First is phase 1A, the frontline workforce members and community providers. They are divided into three groups.

Phase 1A, Group 1 — Workforce members who have direct patient contact and the highest risk of exposure, including the following:

  • Work in COVID-19 acute care/PICU SIU
  • Work in ED (direct patient care and support services)
  • Work in urgent care centers
  • Work in SARS-CoV-2 testing sites/labs handling potentially COVID-19-positive samples
  • COVID-19 vaccination staff
  • COVID-19 screeners who swab workforce members and families for COVID-19, safety officers/security
  • Pediatric residents based at Seattle Children’s
  • Fellows working in the above high-risk areas
  • Other trainees working in the above high-risk areas
  • Team members who perform high-risk AGPs in the airway (anesthesiologists, pulmonary and otolaryngology providers, dental, respiratory therapists)

Phase 1A, Groups 2 and 3

  • Group 2: Includes active community medical staff with privileges and other inpatient providers with privileges.
  • Group 3: Includes active community medical staff without privileges. We will contact this group directly via email once we have more information to share about timing and scheduling. We don’t expect to begin offering vaccines to this group until late winter but the timing could be sooner or later depending on our future vaccine allotments.

Community providers employed by other health systems should obtain their vaccination from their home institution.

Future vaccine phases in 2021 will include more of our Seattle Children’s workforce members, patients and community healthcare partners. We will rely on federal and regional guidelines to prioritize within these groups.

Is Seattle Children’s requiring its workforce to be vaccinated?

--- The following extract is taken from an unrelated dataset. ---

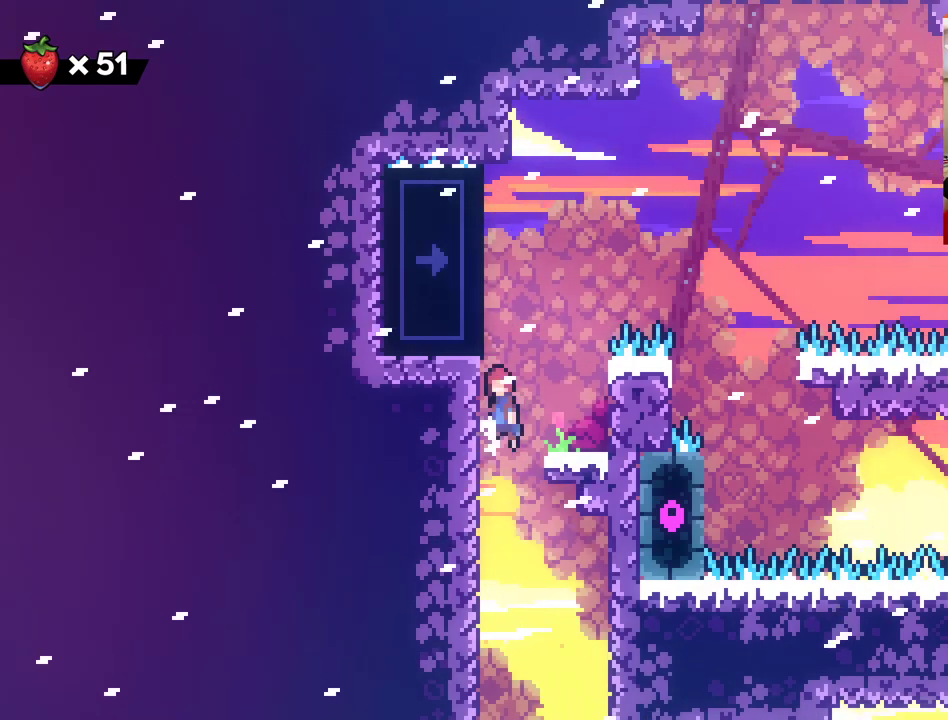
{"buttons": [], "left_stick": "center", "right_stick": "center", "events": [[133, "A", "up"], [133, "L2", "up"], [200, "left_stick", "center"]]}
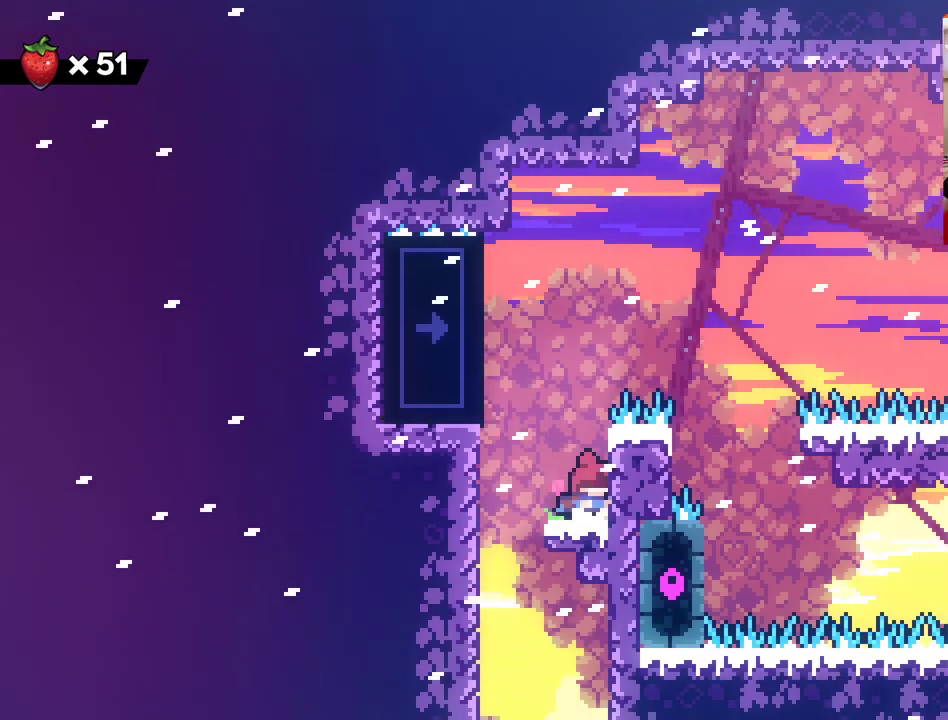
{"buttons": ["A", "L2"], "left_stick": "up-left", "right_stick": "center", "events": [[133, "A", "down"], [133, "left_stick", "up-left"], [183, "L2", "down"]]}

Dr. Zerr: No, but everyone is strongly encouraged to get the vaccine. Getting vaccinated will help maintain a safe work environment, allow our healthcare workers to continue to safely care for patients during this surge, and decrease their risk of getting COVID-19 or potentially exposing others to it, including family, friends and the community.

Is there a cost for workforce members to get the vaccine?

Dr. Zerr: No, vaccines are free to all Seattle Children’s workforce members.

Who will be receiving the 20% of the vaccine Seattle Children’s received designated for “the community”?

Dr. Zerr: Our active community medical staff will be offered the vaccine, as detailed above, as well as students and trainees who are at Seattle Children’s. We are also identifying community and vendor partners who may be able to receive their vaccines at our sites.

Can my clinic staff receive the vaccine from Seattle Children’s? What about locums providers who work in community practices? 

Dr. Zerr: Not at this time. We are following state and local public health guidelines to prioritize groups for vaccination. If vaccine becomes available for clinic staff and/or locum providers, we will announce it. Please be sure you are subscribed to Provider News to ensure you hear from us.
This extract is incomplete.